A study into the cause of business failures in Australia illustrates the point. 

The study asked more than 1000 business owners and 250 accountants why most businesses failed. 

Business owners overwhelmingly said it was an “inability to manage costs”. Accountants, on the other hand, said “bad business models” doomed most enterprises from the beginning. 

The lesson here, according to the study’s authors, is that what business owners perceive as unforeseeable spiralling costs were actually caused by flaws in a business model.  

For example, owners may have prioritised products or service with low margins at the expense of more profitable lines. 

Business owners often find it hard to analyse their operations objectively. And that’s where a great accountant comes to the fore – to point out practices eroding your profits and direct you towards new opportunities.  

Your accountant is a key part of your business, so don’t be afraid to treat it like hiring a new staff member, says KPMG Perth partner Bruce Sinclair.  

Ask around your personal and professional networks for recommendations then book meetings with several accountants. 

“Don’t be afraid to be sceptical and ask questions,” Sinclair says, reeling off a list of queries such as: “If you were running my business, what would you be doing differently?
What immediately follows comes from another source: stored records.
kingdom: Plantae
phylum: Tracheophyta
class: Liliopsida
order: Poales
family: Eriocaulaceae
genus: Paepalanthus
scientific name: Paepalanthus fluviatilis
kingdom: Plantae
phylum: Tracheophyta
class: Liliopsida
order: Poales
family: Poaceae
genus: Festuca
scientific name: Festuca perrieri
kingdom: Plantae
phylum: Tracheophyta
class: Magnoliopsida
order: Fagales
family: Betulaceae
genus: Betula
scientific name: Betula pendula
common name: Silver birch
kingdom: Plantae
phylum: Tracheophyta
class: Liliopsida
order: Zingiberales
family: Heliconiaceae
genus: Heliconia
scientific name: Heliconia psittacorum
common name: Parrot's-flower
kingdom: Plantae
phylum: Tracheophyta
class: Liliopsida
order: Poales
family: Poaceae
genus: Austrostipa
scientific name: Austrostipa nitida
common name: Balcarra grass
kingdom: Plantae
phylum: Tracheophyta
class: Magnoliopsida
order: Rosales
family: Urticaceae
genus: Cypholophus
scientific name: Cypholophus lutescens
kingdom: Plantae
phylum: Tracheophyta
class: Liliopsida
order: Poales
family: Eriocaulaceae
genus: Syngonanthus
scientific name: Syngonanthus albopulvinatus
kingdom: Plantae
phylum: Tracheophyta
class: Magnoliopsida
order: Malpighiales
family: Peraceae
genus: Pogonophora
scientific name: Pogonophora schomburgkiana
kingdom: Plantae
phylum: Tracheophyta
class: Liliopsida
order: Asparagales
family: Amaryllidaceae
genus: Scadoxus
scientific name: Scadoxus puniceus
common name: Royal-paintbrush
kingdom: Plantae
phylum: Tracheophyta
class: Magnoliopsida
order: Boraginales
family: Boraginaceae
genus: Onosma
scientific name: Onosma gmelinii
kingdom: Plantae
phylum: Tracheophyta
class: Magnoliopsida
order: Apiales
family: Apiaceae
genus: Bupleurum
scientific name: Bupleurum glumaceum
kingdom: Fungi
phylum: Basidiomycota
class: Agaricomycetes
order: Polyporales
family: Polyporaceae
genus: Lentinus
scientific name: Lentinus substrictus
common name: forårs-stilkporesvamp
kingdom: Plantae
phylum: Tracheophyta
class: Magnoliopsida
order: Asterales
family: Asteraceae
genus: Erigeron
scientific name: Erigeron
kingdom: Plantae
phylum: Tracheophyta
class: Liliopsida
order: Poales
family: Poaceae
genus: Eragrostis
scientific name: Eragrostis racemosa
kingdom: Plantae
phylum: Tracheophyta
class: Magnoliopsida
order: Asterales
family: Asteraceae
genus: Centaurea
What sort of initiatives would you implement? Where would you be investing resources? What do you see happening in the market I’m playing in for the next two to five years?’’ 

Sinclair says most accountants offer SMEs obligation free consultations.  

“Look for some honesty in that initial conversation about their experience and how they can add value,” he says. 

Also, be clear on costs and what level of service you can expect. KPMG generally operates on a model of monthly contact, with more in-depth quarterly reviews. 

Most importantly, you need to match your needs to your accountant’s skill sets, Sinclair says. If you are a micro-business with no designs on expansion, you may just need someone to handle compliance and end-of-year financials.  

But if you’re aiming to expand, you need a growth-oriented accountant.  

In that instance, paying for expert guidance is best viewed as an investment rather than cost. Things such as getting your business structure right at the outset can save thousands.  

Business owners should also think about how they can help their accountant. Keeping your records up-to-date means they won’t need to waste time (and your money) on data entry, giving you more bang for your buck. 

A good accountant can be worth their weight in gold to SMEs because the simple fact is accountants see things business owners do not.